# TASK GOAL
Copy the following lines word for word, starting at the line that contains "catalogue / barcode: US 1953560" and ending at the line that contains "scientific name: Ficus cotinifolia", both of those lines included.
─── MATERIAL FOR THIS EXERCISE ───
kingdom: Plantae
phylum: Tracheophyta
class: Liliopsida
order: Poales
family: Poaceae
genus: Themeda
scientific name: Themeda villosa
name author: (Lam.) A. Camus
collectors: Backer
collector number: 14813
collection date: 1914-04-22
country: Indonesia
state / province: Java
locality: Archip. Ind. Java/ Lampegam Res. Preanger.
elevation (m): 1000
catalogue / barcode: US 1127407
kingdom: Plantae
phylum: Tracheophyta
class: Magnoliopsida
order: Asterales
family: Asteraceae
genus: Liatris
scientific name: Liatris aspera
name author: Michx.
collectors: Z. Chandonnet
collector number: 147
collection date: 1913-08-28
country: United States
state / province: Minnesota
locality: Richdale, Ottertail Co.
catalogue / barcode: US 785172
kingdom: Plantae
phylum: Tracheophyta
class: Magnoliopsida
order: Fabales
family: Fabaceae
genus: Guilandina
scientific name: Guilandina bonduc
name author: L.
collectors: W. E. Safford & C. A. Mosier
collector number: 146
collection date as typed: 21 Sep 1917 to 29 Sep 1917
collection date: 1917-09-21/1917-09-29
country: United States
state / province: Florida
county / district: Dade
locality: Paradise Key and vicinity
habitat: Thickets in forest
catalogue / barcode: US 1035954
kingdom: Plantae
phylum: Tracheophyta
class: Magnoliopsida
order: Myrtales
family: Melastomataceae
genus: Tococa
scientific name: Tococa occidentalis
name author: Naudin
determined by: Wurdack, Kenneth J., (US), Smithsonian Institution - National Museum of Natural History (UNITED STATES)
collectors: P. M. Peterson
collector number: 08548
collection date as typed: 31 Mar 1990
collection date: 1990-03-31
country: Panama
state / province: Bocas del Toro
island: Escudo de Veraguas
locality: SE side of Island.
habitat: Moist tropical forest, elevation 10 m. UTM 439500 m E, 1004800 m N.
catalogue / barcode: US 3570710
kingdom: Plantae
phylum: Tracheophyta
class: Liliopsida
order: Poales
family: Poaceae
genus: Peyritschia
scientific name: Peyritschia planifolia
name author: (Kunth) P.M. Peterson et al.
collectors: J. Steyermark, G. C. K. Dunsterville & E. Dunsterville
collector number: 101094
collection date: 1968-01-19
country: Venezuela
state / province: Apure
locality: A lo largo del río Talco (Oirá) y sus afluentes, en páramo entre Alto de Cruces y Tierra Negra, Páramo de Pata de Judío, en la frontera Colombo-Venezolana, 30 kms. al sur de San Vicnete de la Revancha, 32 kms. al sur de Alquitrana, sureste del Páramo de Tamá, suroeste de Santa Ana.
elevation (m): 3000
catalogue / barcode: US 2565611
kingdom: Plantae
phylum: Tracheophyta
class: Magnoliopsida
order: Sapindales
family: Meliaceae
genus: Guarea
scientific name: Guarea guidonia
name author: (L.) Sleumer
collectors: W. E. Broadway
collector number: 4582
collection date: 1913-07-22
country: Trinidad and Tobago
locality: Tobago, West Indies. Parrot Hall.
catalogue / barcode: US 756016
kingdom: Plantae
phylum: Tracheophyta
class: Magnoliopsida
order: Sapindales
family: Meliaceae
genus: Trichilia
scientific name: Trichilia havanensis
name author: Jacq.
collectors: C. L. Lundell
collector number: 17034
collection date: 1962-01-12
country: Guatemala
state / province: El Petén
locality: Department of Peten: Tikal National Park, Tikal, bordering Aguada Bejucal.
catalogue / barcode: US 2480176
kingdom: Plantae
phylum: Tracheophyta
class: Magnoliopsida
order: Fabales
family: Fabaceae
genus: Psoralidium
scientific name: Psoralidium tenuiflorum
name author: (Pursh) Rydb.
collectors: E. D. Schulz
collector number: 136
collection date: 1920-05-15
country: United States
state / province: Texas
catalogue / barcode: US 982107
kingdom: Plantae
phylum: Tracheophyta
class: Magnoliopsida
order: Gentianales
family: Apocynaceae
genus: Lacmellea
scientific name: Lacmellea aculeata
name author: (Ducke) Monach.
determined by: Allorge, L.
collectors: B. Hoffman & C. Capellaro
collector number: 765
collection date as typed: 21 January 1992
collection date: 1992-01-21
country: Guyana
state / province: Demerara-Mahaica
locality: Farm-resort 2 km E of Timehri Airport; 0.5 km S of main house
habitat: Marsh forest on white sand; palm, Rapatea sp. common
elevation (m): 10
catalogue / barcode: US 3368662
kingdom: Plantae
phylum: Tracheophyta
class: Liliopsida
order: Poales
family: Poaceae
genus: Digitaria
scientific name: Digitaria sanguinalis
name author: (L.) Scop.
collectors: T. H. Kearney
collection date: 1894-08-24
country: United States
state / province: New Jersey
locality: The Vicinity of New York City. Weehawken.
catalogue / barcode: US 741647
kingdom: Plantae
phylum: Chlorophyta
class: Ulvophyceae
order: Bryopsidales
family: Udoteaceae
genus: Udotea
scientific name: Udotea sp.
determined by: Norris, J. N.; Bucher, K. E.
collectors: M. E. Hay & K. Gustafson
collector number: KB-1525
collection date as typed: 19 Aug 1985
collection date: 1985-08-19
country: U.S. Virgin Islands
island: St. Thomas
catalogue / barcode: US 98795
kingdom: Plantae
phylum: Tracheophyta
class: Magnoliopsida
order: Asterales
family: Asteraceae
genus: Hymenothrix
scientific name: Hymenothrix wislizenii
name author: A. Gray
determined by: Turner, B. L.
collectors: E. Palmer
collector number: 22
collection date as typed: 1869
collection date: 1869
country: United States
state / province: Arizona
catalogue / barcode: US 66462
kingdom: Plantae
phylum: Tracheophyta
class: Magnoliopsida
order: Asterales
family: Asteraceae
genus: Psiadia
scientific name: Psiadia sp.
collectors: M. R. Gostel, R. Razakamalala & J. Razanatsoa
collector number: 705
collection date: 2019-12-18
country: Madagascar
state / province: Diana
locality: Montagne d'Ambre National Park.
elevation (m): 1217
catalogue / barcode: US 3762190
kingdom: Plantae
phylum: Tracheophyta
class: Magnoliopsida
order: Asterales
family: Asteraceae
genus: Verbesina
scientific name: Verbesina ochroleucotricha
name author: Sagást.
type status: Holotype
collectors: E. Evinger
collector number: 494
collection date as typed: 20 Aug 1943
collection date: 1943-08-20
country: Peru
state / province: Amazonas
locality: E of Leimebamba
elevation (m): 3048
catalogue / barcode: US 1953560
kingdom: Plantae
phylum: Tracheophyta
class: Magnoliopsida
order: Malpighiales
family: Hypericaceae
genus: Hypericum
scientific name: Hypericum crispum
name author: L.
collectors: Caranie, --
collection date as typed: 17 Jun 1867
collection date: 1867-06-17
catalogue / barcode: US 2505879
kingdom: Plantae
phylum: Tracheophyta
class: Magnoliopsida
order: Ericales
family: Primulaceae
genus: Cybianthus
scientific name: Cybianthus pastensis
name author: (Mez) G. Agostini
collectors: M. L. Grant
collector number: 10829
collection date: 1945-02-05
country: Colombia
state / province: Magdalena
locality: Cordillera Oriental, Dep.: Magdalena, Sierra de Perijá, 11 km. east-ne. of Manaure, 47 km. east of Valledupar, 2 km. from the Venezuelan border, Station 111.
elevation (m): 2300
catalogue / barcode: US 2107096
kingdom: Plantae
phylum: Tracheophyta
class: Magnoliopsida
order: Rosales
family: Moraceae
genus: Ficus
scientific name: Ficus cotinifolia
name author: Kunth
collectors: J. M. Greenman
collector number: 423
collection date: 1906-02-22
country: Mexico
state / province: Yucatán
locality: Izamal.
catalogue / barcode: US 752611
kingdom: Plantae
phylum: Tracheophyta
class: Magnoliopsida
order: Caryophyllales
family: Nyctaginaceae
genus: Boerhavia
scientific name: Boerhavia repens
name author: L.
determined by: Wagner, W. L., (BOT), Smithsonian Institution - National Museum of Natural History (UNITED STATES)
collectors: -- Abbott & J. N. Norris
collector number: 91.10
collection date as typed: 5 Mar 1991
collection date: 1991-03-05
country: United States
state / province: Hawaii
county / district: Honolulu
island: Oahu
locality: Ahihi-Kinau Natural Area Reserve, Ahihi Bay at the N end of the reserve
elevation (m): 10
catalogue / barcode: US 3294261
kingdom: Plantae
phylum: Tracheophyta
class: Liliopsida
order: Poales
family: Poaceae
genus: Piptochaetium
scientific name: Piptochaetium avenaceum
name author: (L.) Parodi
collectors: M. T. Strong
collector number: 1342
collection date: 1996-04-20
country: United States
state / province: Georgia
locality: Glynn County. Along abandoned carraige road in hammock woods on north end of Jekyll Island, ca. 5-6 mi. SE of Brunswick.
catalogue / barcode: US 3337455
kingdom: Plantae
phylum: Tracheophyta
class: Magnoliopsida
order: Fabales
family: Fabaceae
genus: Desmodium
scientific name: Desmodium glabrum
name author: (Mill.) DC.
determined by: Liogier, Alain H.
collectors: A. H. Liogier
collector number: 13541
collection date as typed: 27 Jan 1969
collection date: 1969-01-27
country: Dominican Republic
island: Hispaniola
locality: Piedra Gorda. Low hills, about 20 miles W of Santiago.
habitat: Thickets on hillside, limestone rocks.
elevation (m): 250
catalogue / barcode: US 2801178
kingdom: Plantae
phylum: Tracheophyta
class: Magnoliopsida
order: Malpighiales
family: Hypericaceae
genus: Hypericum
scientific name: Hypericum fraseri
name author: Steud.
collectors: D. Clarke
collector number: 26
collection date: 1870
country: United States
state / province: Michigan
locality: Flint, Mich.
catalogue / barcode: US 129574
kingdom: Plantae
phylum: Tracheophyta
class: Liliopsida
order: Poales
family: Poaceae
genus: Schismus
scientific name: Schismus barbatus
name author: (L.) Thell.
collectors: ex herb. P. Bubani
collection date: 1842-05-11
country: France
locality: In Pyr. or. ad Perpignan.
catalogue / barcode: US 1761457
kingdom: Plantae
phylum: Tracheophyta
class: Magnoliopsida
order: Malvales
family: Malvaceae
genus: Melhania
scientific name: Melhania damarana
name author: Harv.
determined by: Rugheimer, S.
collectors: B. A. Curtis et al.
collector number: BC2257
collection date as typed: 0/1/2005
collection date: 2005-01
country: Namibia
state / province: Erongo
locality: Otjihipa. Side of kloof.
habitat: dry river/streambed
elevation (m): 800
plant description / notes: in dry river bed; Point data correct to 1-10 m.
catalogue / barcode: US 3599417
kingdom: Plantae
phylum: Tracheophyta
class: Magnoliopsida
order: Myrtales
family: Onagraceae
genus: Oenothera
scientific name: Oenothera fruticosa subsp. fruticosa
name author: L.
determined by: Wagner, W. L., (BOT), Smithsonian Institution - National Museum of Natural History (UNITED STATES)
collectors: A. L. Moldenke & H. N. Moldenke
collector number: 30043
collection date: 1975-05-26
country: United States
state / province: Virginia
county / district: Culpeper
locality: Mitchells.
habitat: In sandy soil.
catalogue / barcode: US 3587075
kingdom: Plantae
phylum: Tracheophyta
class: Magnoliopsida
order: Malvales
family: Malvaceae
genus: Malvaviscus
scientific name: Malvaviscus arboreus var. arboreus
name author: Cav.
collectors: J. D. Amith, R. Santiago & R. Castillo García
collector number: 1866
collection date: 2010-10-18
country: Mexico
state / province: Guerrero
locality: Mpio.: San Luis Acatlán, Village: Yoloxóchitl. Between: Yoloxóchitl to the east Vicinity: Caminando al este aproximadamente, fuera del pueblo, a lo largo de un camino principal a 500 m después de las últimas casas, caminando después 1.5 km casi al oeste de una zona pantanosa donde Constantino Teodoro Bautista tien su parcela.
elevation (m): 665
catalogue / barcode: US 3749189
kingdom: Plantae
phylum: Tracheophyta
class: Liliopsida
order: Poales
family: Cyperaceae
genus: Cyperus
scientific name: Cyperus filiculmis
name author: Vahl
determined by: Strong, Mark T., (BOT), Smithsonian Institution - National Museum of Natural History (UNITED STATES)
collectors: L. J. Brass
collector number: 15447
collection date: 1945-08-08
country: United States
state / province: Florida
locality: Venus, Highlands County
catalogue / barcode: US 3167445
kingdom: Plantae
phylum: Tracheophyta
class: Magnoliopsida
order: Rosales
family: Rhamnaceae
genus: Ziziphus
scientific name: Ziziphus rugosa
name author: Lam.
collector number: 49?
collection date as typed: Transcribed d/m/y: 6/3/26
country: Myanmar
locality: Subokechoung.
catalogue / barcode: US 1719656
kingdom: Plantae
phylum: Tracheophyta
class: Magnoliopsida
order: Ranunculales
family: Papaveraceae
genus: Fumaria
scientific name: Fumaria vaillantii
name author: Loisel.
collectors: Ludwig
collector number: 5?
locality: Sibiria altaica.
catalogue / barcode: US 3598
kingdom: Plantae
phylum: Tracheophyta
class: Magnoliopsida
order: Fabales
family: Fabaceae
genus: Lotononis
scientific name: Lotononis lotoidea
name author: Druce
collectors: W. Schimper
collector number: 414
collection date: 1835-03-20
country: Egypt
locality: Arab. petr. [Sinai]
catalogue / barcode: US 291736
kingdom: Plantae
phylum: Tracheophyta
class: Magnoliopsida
───
# OUTPUT FOR THIS EXERCISE
catalogue / barcode: US 1953560
kingdom: Plantae
phylum: Tracheophyta
class: Magnoliopsida
order: Malpighiales
family: Hypericaceae
genus: Hypericum
scientific name: Hypericum crispum
name author: L.
collectors: Caranie, --
collection date as typed: 17 Jun 1867
collection date: 1867-06-17
catalogue / barcode: US 2505879
kingdom: Plantae
phylum: Tracheophyta
class: Magnoliopsida
order: Ericales
family: Primulaceae
genus: Cybianthus
scientific name: Cybianthus pastensis
name author: (Mez) G. Agostini
collectors: M. L. Grant
collector number: 10829
collection date: 1945-02-05
country: Colombia
state / province: Magdalena
locality: Cordillera Oriental, Dep.: Magdalena, Sierra de Perijá, 11 km. east-ne. of Manaure, 47 km. east of Valledupar, 2 km. from the Venezuelan border, Station 111.
elevation (m): 2300
catalogue / barcode: US 2107096
kingdom: Plantae
phylum: Tracheophyta
class: Magnoliopsida
order: Rosales
family: Moraceae
genus: Ficus
scientific name: Ficus cotinifolia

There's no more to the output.